Cross-layer and selective distillation for asymmetric image retrieval

摘要

Existing asymmetric retrieval methods primarily rely on aligning global features to transfer semantic information. However, they often struggle to convey knowledge effectively across different network layers, limiting fine-grained alignment in feature representation spaces. To address this limitation, we propose a Cross-Layer and Selective Distillation (CLSD) framework. It first introduces a semantic-aware cross-layer feature distillation mechanism, where an attention-guided soft layer alignment strategy enables the student model to dynamically select and integrate the most relevant semantic knowledge from multiple intermediate teacher layers, based on its own layer’s semantic requirements. This alleviates the knowledge transfer challenges arising from architectural asymmetry. Furthermore, considering the importance of ranking consistency in fine-grained food image retrieval, we propose a decoupled differential relation distillation approach based on unambiguous samples. This method emphasizes the teacher model’s discriminative power and ranking behavior on unambiguous samples, while filtering out noisy signals from ambiguous ones.

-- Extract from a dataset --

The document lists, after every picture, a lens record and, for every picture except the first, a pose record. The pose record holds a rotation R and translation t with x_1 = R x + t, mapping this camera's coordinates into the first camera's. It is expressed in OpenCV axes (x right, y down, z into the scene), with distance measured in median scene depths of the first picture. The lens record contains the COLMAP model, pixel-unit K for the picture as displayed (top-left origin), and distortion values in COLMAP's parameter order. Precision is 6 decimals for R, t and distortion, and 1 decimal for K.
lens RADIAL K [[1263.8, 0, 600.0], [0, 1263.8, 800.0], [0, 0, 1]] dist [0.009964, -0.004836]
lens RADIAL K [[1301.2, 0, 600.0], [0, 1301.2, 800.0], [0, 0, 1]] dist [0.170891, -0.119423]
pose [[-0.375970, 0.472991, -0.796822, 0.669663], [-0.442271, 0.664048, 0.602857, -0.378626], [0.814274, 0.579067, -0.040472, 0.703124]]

As a result, the student learns more reliable relative relationships between samples, ensuring consistency in ranking order between query and gallery features. Extensive experiments on four benchmark datasets demonstrate that our method consistently surpasses existing state-of-the-art techniques, highlighting its effectiveness in asymmetric fine-grained retrieval tasks.

出版物
The 8th Chinese Conference on Pattern Recognition and Computer Vision

论文尚未出版,将待出版后补全信息。